Although the Clinton administration had initially proposed free vaccines for all U.S. children, the program approved by Congress was a compromise. Nevertheless, it helped bring toddler immunization rates to historic heights by the end of Clinton’s first term and soon eliminated racial disparities in MMR vaccination rates.

Clinton’s last year in office would go down in public health history as the year measles was officially “eliminated” from the United States: the disease was no longer endemic, and the only remaining cases were imported from abroad or spread by such cases.


In 2001, the Institute of Medicine (IOM) launched a program to investigate 8 vaccine safety concerns, including an MMR–autism link. In 2004, the IOM investigations concluded and found no connection between autism and any vaccines. 

In 2011, the Lancet article published in 1998 by Andrew Wakefield linking autism to vaccines was retracted after it was found to be incorrect.

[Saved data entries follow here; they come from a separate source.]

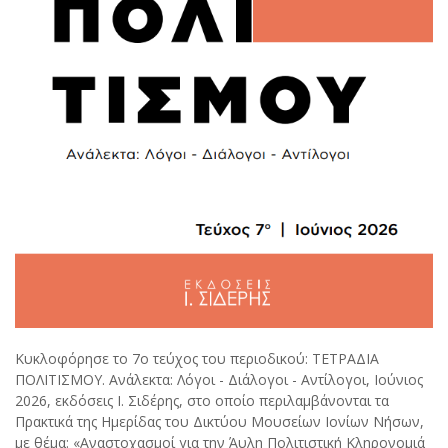
Κυκλοφόρησε το 7ο τεύχος του περιοδικού: ΤΕΤΡΑΔΙΑ
ΠΟΛΙΤΙΣΜΟΥ. Ανάλεκτα: Λόγοι - Διάλογοι - Αντίλογοι, Ιούνιος
2026, εκδόσεις Ι. Σιδέρης, στο οποίο περιλαμβάνονται τα
Πρακτικά της Ημερίδας του Δικτύου Μουσείων Ιονίων Νήσων,
με θέμα: «Αναστοχασμοί για την Άυλη Πολιτιστική Κληρονομιά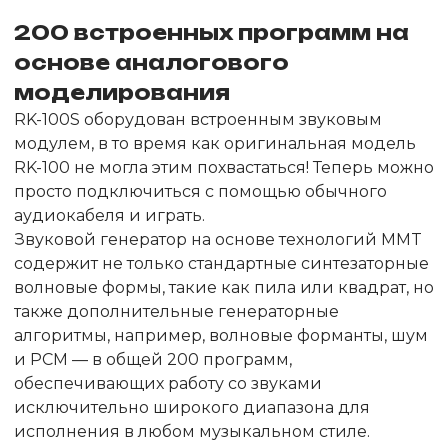
200 встроенных программ на
основе аналогового
моделирования
RK-100S оборудован встроенным звуковым
модулем, в то время как оригинальная модель
RK-100 не могла этим похвастаться! Теперь можно
просто подключиться с помощью обычного
аудиокабеля и играть.
Звуковой генератор на основе технологий MMT
содержит не только стандартные синтезаторные
волновые формы, такие как пила или квадрат, но
также дополнительные генераторные
алгоритмы, например, волновые форманты, шум
и PCM — в общей 200 программ,
обеспечивающих работу со звуками
исключительно широкого диапазона для
исполнения в любом музыкальном стиле.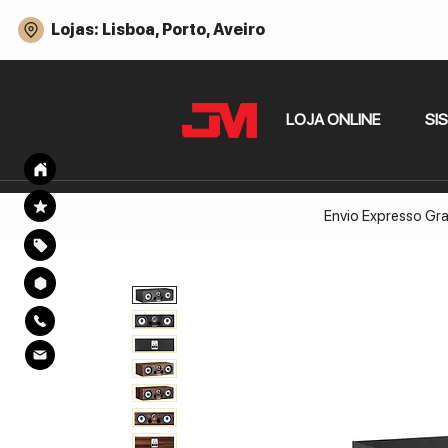
Lojas: Lisboa, Porto, Aveiro
LOJA ONLINE
SI
Envio Expresso Gra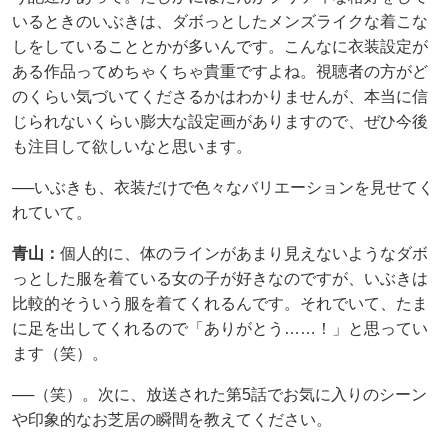
いるときのいぶきは、ダボっとしたメンズライクな着こな
しをしていることとかが多いんです。こんなに衣装設定が
ある作品ってめちゃくちゃ貴重ですよね。視聴者の方がど
のくらい気づいてくださるかはわかりませんが、本当に信
じられないくらい膨大な設定画がありますので、ぜひ今後
も注目して欲しいなと思います。
──いぶきも、衣装だけで色々なバリエーションを見せてく
れていて。
青山：
個人的に、体のラインがあまり見えないようなダボ
っとした服を着ている女の子が好きなのですが、いぶきは
比較的そういう服を着てくれるんです。それでいて、たま
に足を出してくれるので「ありがとう……！」と思ってい
ます（笑）。
──（笑）。次に、放送された第5話でお気に入りのシーン
や印象的なお芝居の瞬間を教えてください。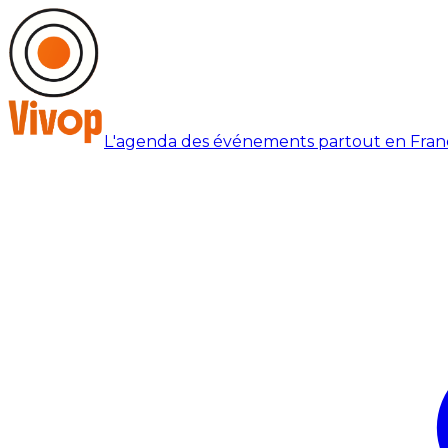
L'agenda des événements partout en Fran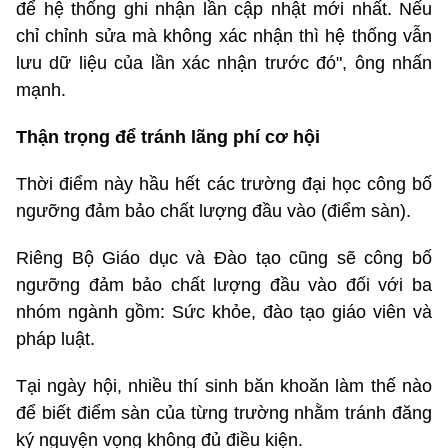
để hệ thống ghi nhận lần cập nhật mới nhất. Nếu
chỉ chỉnh sửa mà không xác nhận thì hệ thống vẫn
lưu dữ liệu của lần xác nhận trước đó", ông nhấn
mạnh.
Thận trọng để tránh lãng phí cơ hội
Thời điểm này hầu hết các trường đại học công bố
ngưỡng đảm bảo chất lượng đầu vào (điểm sàn).
Riêng Bộ Giáo dục và Đào tạo cũng sẽ công bố
ngưỡng đảm bảo chất lượng đầu vào đối với ba
nhóm ngành gồm: Sức khỏe, đào tạo giáo viên và
pháp luật.
Tại ngày hội, nhiều thí sinh băn khoăn làm thế nào
để biết điểm sàn của từng trường nhằm tránh đăng
ký nguyện vọng không đủ điều kiện.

In 2014, the U.S. saw a large number of measles cases many associated with an outbreak among the Amish in Ohio.

In 2015, there was a multistate outbreak of measles tied to Disneyland which caused 129 cases of measles. Shortly after, California tightened school immunization laws.

In 2017, there was an outbreak of 65 measles cases in Minnesota linked to a Somali-American community with autism fears.

As of April of this year (2024), there have been 113 cases of measles reported.